If a meaningless explanatory variable is included, you can notice it at the output of the summary function. First, generate a random number of as x4 that is independent to y. Then do multiple regression analysis again with the explanatory variables x1~x4.
x4 <- rnorm(100, 10, 4) result2 <- lm(y ~ x1 + x2 + x3 + x4) summary(result2)
summary function shows us the summary of regression analysis. It prints like following.
Call:
lm(formula = y ~ x1 + x2 + x3 + x4)
Residuals:
Min 1Q Median 3Q Max
-1.95356 -0.61666 -0.03673 0.74286 2.65140
Coefficients:
Estimate Std. Error t value Pr(>|t|)
(Intercept) 0.780315 1.227547 0.636 0.527
x1 0.856324 0.100668 8.506 2.55e-13 ***
x2 2.031220 0.047563 42.706 < 2e-16 ***
x3 3.041296 0.037908 80.228 < 2e-16 ***
x4 0.005898 0.024471 0.241 0.810
---
Signif. codes: 0 ‘***’ 0.001 ‘**’ 0.01 ‘*’ 0.05 ‘.’ 0.1 ‘ ’ 1
Residual standard error: 0.971 on 95 degrees of freedom
Multiple R-squared: 0.9887, Adjusted R-squared: 0.9882
F-statistic: 2078 on 4 and 95 DF, p-value: < 2.2e-16
Coefficient of x4 shown to be not significant.

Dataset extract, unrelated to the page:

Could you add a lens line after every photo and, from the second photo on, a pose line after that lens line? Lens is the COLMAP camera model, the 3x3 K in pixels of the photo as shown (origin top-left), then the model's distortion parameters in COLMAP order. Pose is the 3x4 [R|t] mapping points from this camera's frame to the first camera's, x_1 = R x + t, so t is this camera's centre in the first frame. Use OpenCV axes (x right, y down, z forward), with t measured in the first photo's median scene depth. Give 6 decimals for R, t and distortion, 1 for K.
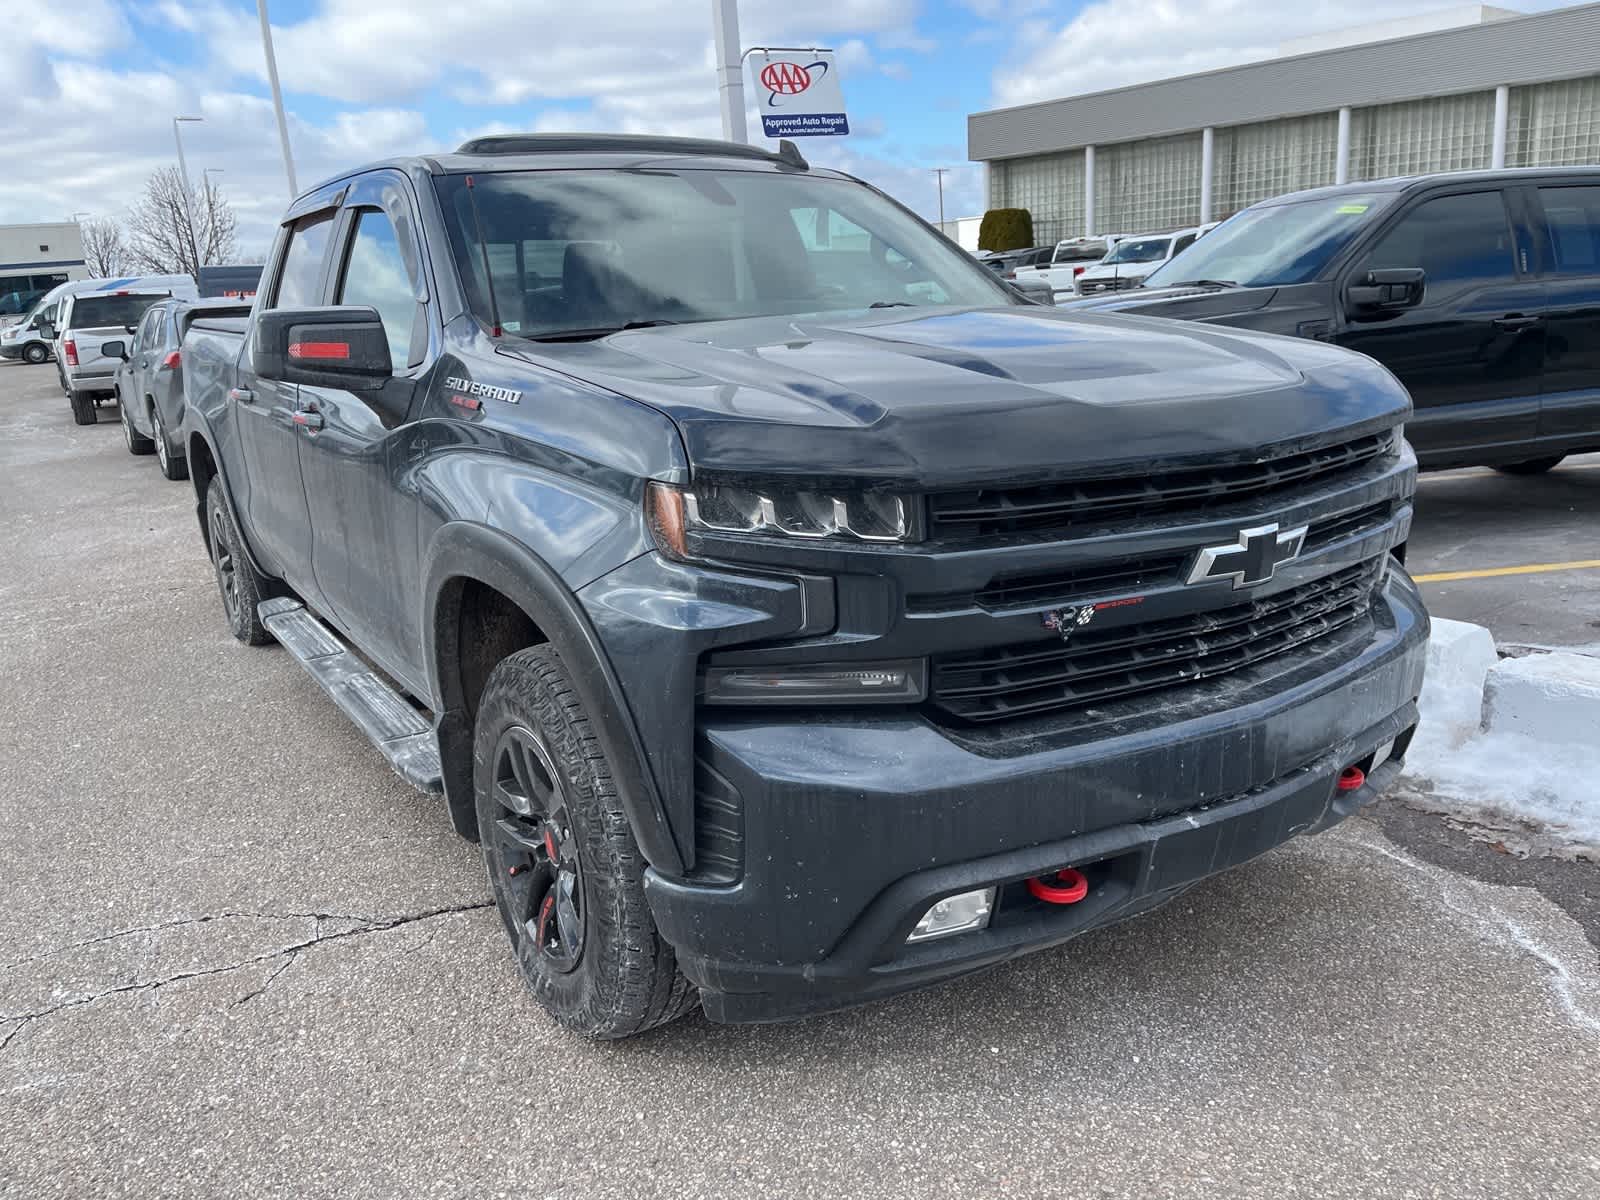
lens RADIAL K [[1264.6, 0, 777.9], [0, 1264.6, 610.7], [0, 0, 1]] dist [0.089691, -0.140865]
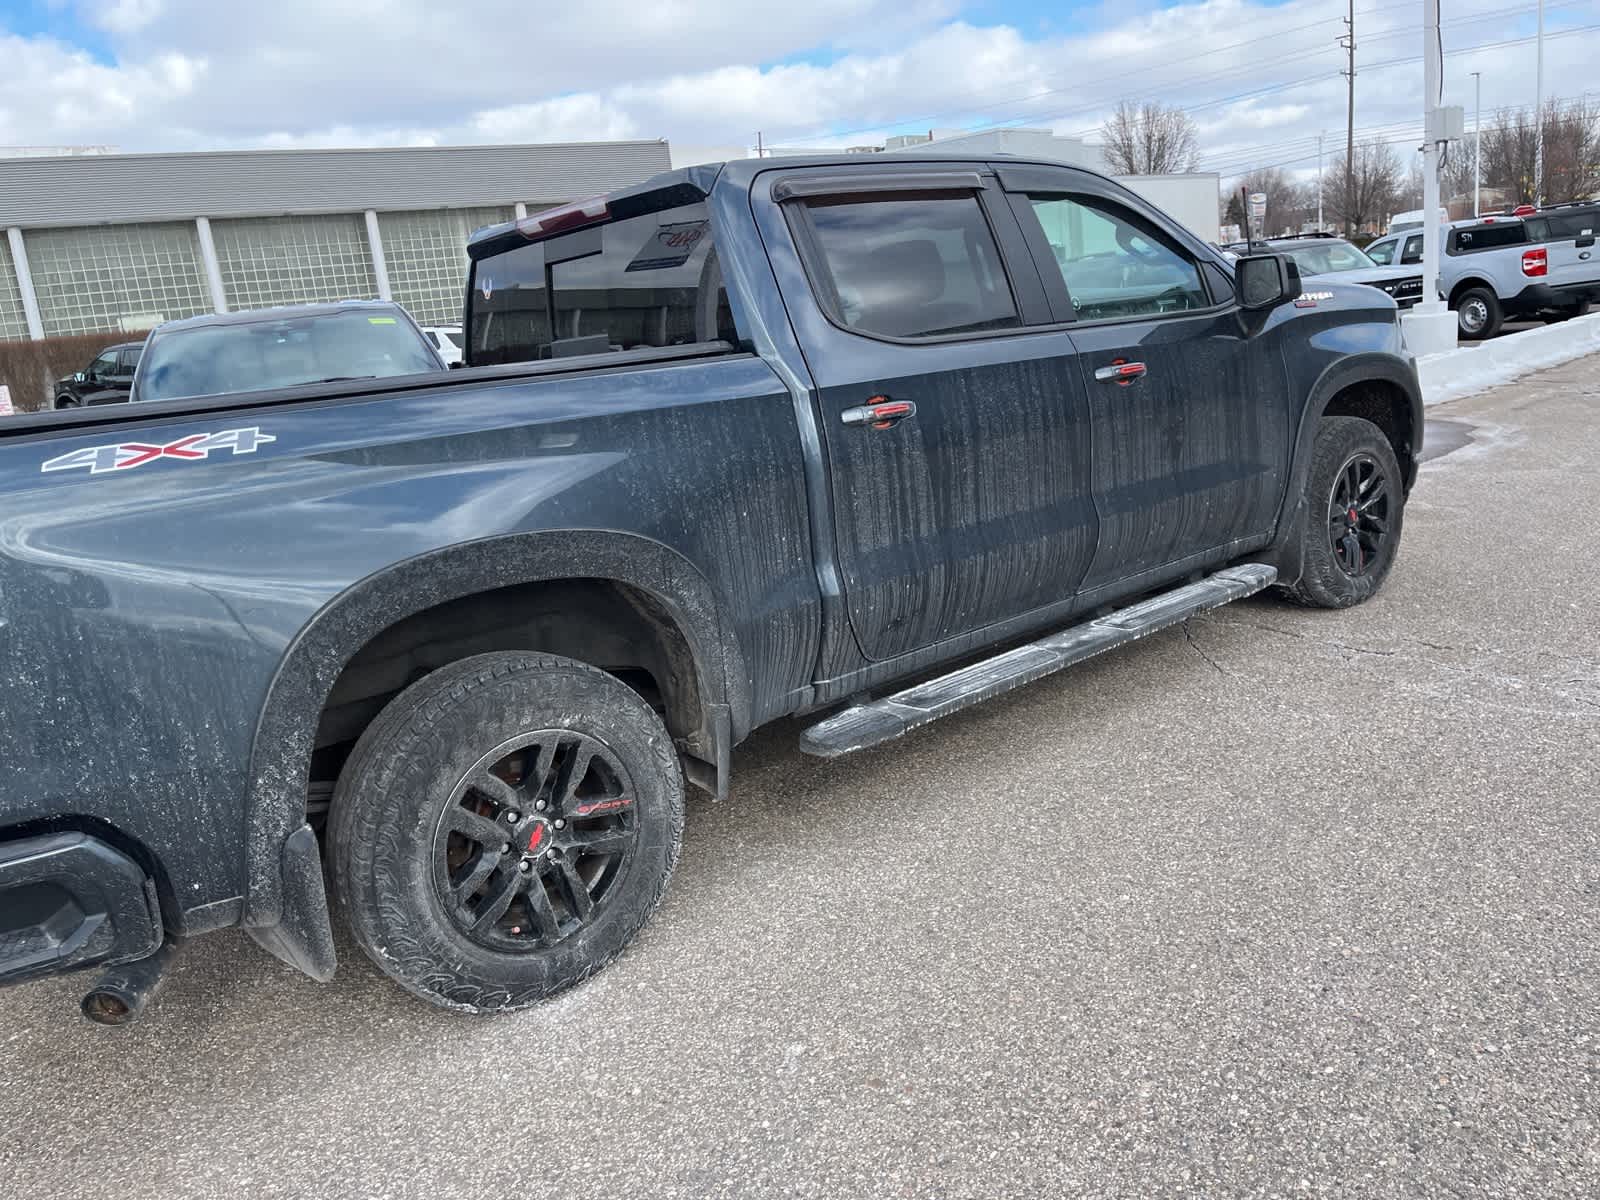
lens RADIAL K [[1268.1, 0, 794.4], [0, 1268.1, 606.0], [0, 0, 1]] dist [0.090222, -0.137409]
pose [[-0.171989, -0.139603, 0.975157, -1.796507], [0.365894, 0.910038, 0.194813, -0.357017], [-0.914627, 0.390309, -0.105436, 1.833854]]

In other words, it can not be denied that the coefficient of x4 is not zero.
If there may be irrelevant in the explanatory variable, stepwise method, the way of selecting the variables that are deemed appropriate one by one. It can be done by R automatically.
result3 <- lm(y~1) step(result3, direction="both", scope=list(upper=~x1+x2+x3+x4))
It prints like following.
Start: AIC=417.69
y ~ 1
Df Sum of Sq RSS AIC
+ x3 1 9548.9 1946.6 300.87
+ x2 1 1748.3 9747.2 461.96
11495.5 476.45
+ x4 1 2.8 11492.7 478.43
+ x1 1 0.8 11494.7 478.45
Step: AIC=300.87
y ~ x3
Df Sum of Sq RSS AIC
+ x2 1 1755.6 191.0 70.73
+ x1 1 113.9 1832.7 296.84
1946.6 300.87
+ x4 1 10.2 1936.4 302.34
- x3 1 9548.9 11495.5 476.45
Step: AIC=70.73
y ~ x3 + x2
Df Sum of Sq RSS AIC
+ x1 1 125.6 65.4 -34.43
+ x4 1 3.9 187.1 70.66
191.0 70.73
- x2 1 1755.6 1946.6 300.87
- x3 1 9556.2 9747.2 461.96
Step: AIC=-34.43
y ~ x3 + x2 + x1
Df Sum of Sq RSS AIC
65.4 -34.43
+ x4 1 0.5 65.0 -33.15
- x1 1 125.6 191.0 70.73
- x2 1 1767.2 1832.7 296.84
- x3 1 9679.7 9745.1 463.94
Call:
lm(formula = y ~ x3 + x2 + x1)
Coefficients:
(Intercept) x3 x2 x1
0.8057 3.0416 2.0323 0.8580
You will see that finally x4 are cut.